Transcribed page contents:
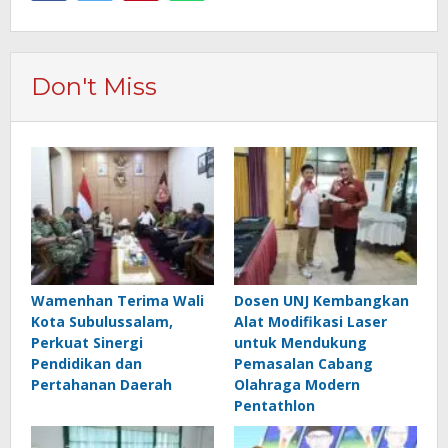
Don't Miss
Wamenhan Terima Wali
Dosen UNJ Kembangkan
Kota Subulussalam,
Alat Modifikasi Laser
Perkuat Sinergi
untuk Mendukung
Pendidikan dan
Pemasalan Cabang
Pertahanan Daerah
Olahraga Modern
Pentathlon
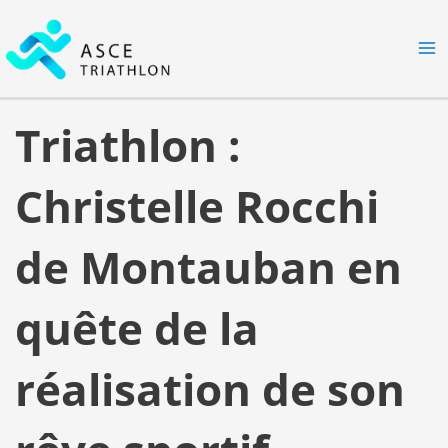
Aller
MA
au
M
contenu
Triathlon :
Christelle Rocchi
de Montauban en
quête de la
réalisation de son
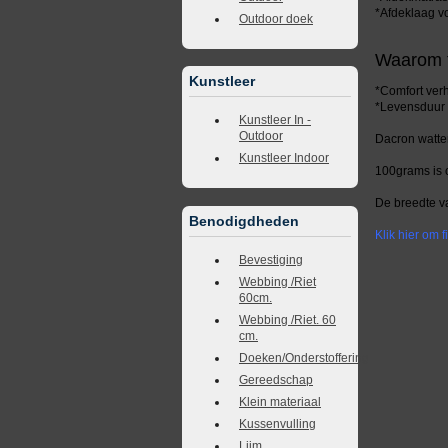
*Afdeklaag v
Outdoor doek
Waarom fi
Kunstleer
*Comfort ve
*Levensduur
Kunstleer In -
Outdoor
Dacron watten
Kunstleer Indoor
100grams is 
De breedte va
Benodigdheden
Klik hier om f
Bevestiging
Webbing /Riet
60cm.
Webbing /Riet. 60
cm.
Doeken/Onderstoffering
Gereedschap
Klein materiaal
Kussenvulling
Lijm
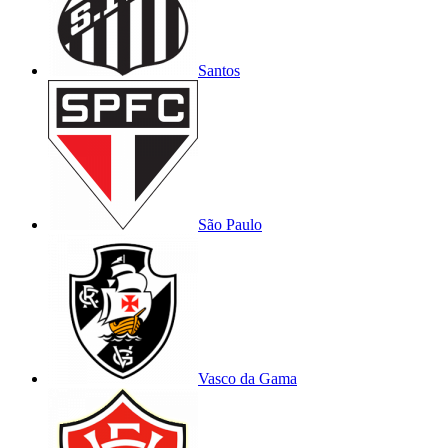
Santos
São Paulo
Vasco da Gama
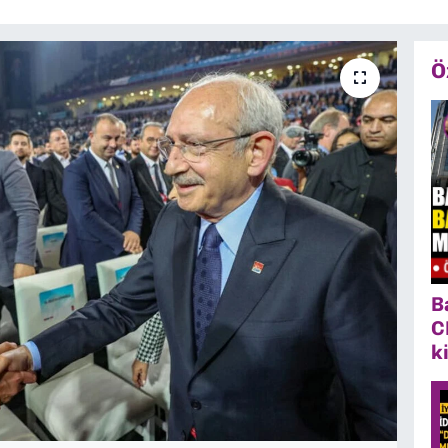
Ö
B
C
k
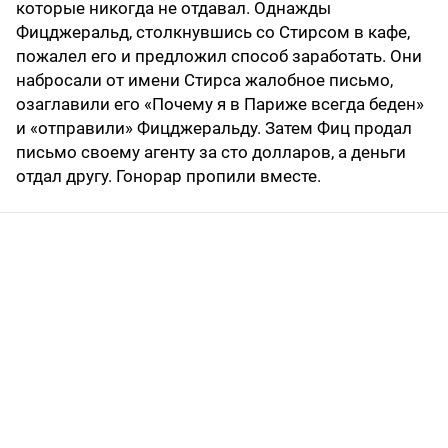
которые никогда не отдавал. Однажды
Фицджеральд, столкнувшись со Стирсом в кафе,
пожалел его и предложил способ заработать. Они
набросали от имени Стирса жалобное письмо,
озаглавили его «Почему я в Париже всегда беден»
и «отправили» Фицджеральду. Затем Фиц продал
письмо своему агенту за сто долларов, а деньги
отдал другу. Гонорар пропили вместе.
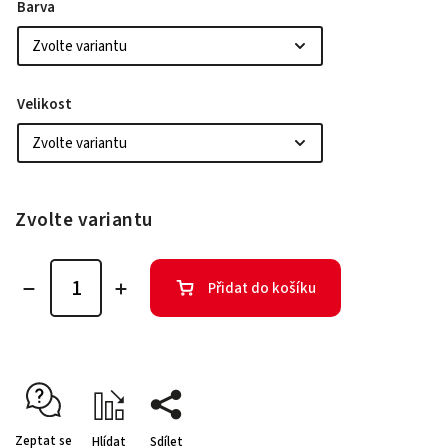
Barva
Velikost
Zvolte variantu
Přidat do košíku
Zeptat se
Hlídat
Sdílet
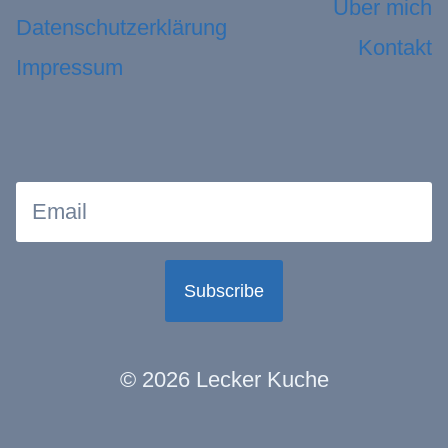
Über mich
Datenschutzerklärung
Kontakt
Impressum
Subscribe
© 2026 Lecker Kuche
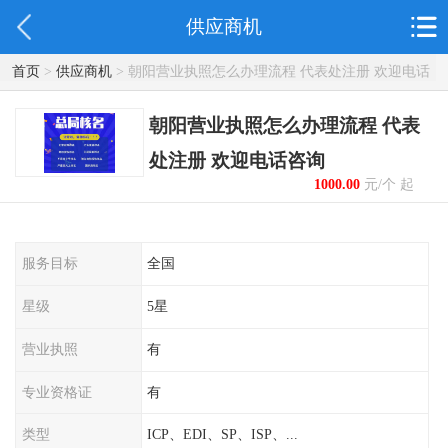
供应商机
首页
>
供应商机
> 朝阳营业执照怎么办理流程 代表处注册 欢迎电话
咨询
朝阳营业执照怎么办理流程 代表
处注册 欢迎电话咨询
1000.00
元/个 起
服务目标
全国
星级
5星
营业执照
有
专业资格证
有
类型
ICP、EDI、SP、ISP、...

EXERCISE INSTRUCTIONS — Give every line of the listing above as a JSON list of strings, one string per line, with blank lines left out. Leave the pictures out of the answer.

YOUR RESPONSE —
[
  "Don't Miss",
  "Wamenhan Terima Wali",
  "Dosen UNJ Kembangkan",
  "Kota Subulussalam,",
  "Alat Modifikasi Laser",
  "Perkuat Sinergi",
  "untuk Mendukung",
  "Pendidikan dan",
  "Pemasalan Cabang",
  "Pertahanan Daerah",
  "Olahraga Modern",
  "Pentathlon",
  "Aller",
  "MA",
  "au",
  "M",
  "contenu",
  "Triathlon :",
  "Christelle Rocchi",
  "de Montauban en",
  "quête de la",
  "réalisation de son",
  "*Afdeklaag v",
  "Outdoor doek",
  "Waarom fi",
  "Kunstleer",
  "*Comfort ve",
  "*Levensduur",
  "Kunstleer In -",
  "Outdoor",
  "Dacron watten",
  "Kunstleer Indoor",
  "100grams is ",
  "De breedte va",
  "Benodigdheden",
  "Klik hier om f",
  "Bevestiging",
  "Webbing /Riet",
  "60cm.",
  "Webbing /Riet. 60",
  "cm.",
  "Doeken/Onderstoffering",
  "Gereedschap",
  "Klein materiaal",
  "Kussenvulling",
  "Lijm",
  "Santos",
  "São Paulo",
  "Vasco da Gama",
  "Ö",
  "B",
  "C",
  "k",
  "которые никогда не отдавал. Однажды",
  "Фицджеральд, столкнувшись со Стирсом в кафе,",
  "пожалел его и предложил способ заработать. Они",
  "набросали от имени Стирса жалобное письмо,",
  "озаглавили его «Почему я в Париже всегда беден»",
  "и «отправили» Фицджеральду. Затем Фиц продал",
  "письмо своему агенту за сто долларов, а деньги",
  "отдал другу. Гонорар пропили вместе.",
  "Barva",
  "Velikost",
  "Zvolte variantu",
  "Přidat do košíku",
  "Zeptat se",
  "Hlídat",
  "Sdílet",
  "Über mich",
  "Datenschutzerklärung",
  "Kontakt",
  "Impressum",
  "Subscribe",
  "© 2026 Lecker Kuche",
  "供应商机",
  "首页",
  ">",
  "供应商机",
  "> 朝阳营业执照怎么办理流程 代表处注册 欢迎电话",
  "咨询",
  "朝阳营业执照怎么办理流程 代表",
  "处注册 欢迎电话咨询",
  "1000.00",
  "元/个 起",
  "服务目标",
  "全国",
  "星级",
  "5星",
  "营业执照",
  "有",
  "专业资格证",
  "有",
  "类型",
  "ICP、EDI、SP、ISP、..."
]